In the end, I finally listened to myself and got away. But it took years to get to that point and I’m still re-learning how to trust my thoughts, feelings and perceptions now years after I left. I’m still healing from all I lived through. But I made it through, I made it out. And I know other people from my old community who’ve gotten out too.
Some people from my old community call me “crazy” and dismiss what I say now, some have even accused me of making things up. If that’s what they have tell themselves, if they have to deny my experiences to keep going, then it’s not really about me. That’s a reaction coming from where they are in their own lives and their relationship with themselves. My experiences are still real, no matter how much others may deny them. And I knew others in my old community wouldn’t be able to accept my realization of what I was doing to myself. That’s why I knew I had to leave and why it took me so long to go. Their denial is painful but I can accept it. Maybe someday they’ll be able to accept that I’m just doing my best to describe an intensely painful, traumatic time in my life. Maybe not. I can live with either possibility.
I just want people to find what they need. I want people who are engaging in anti-trans conversion practices to have an easier time getting out than I did. I believe in people’s ability to free themselves. I believe if you give people enough information and encouragement to trust their self-knowledge that they can see for themselves if they’re engaging in conversion practices. No one else can pierce through that denial, the person has to be ready to go there and free themselves. I also believe more material supports should be available for people who want to leave communities that promote conversion practices. Actually getting out can involve not only seeing the problem but in some cases needing resources to relocate, find a new social support network or friend group, even a new job. Leaving behind conversion practices could mean a person has to rebuild their life to one extent or another and ideally they shouldn’t have to do that all by themselves.

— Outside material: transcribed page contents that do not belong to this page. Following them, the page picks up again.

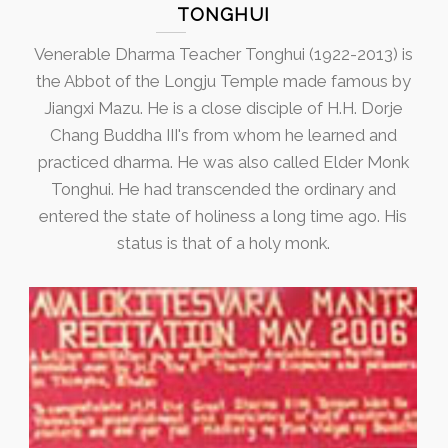
TONGHUI
Venerable Dharma Teacher Tonghui (1922-2013) is
the Abbot of the Longju Temple made famous by
Jiangxi Mazu. He is a close disciple of H.H. Dorje
Chang Buddha III's from whom he learned and
practiced dharma. He was also called Elder Monk
Tonghui. He had transcended the ordinary and
entered the state of holiness a long time ago. His
status is that of a holy monk.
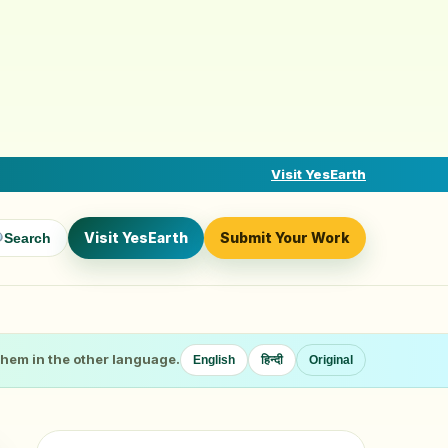
Visit YesEarth
Visit YesEarth
Submit Your Work
Search
 them in the other language.
English
हिन्दी
Original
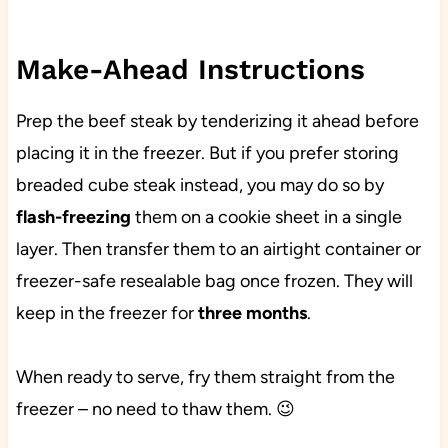
Make-Ahead Instructions
Prep the beef steak by tenderizing it ahead before
placing it in the freezer. But if you prefer storing
breaded cube steak instead, you may do so by
flash-freezing
them on a cookie sheet in a single
layer. Then transfer them to an airtight container or
freezer-safe resealable bag once frozen. They will
keep in the freezer for
three months
.
When ready to serve, fry them straight from the
freezer – no need to thaw them. 😉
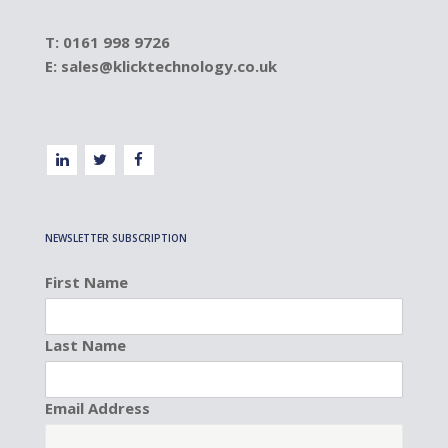
T: 0161 998 9726
E:
sales@klicktechnology.co.uk
NEWSLETTER SUBSCRIPTION
First Name
Last Name
Email Address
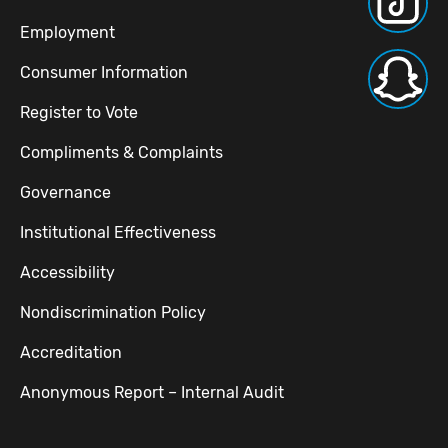
Employment
Consumer Information
Register to Vote
Compliments & Complaints
Governance
Institutional Effectiveness
Accessibility
Nondiscrimination Policy
Accreditation
Anonymous Report – Internal Audit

I tell my story so other people can have an easier time trusting their feelings that something is wrong, so they have an easier time believing themselves instead of what others tell them is going on inside of them. I want people to know that if they feel like they’re killing a part of themselves off, they can stop. I want them to know that if detransitioning hurts, they can stop. If it doesn’t seem like it’s working, they’re not doing anything wrong and they don’t have to try harder. They can just stop, they can leave. It might be hard but it’s better than lying to yourself for years.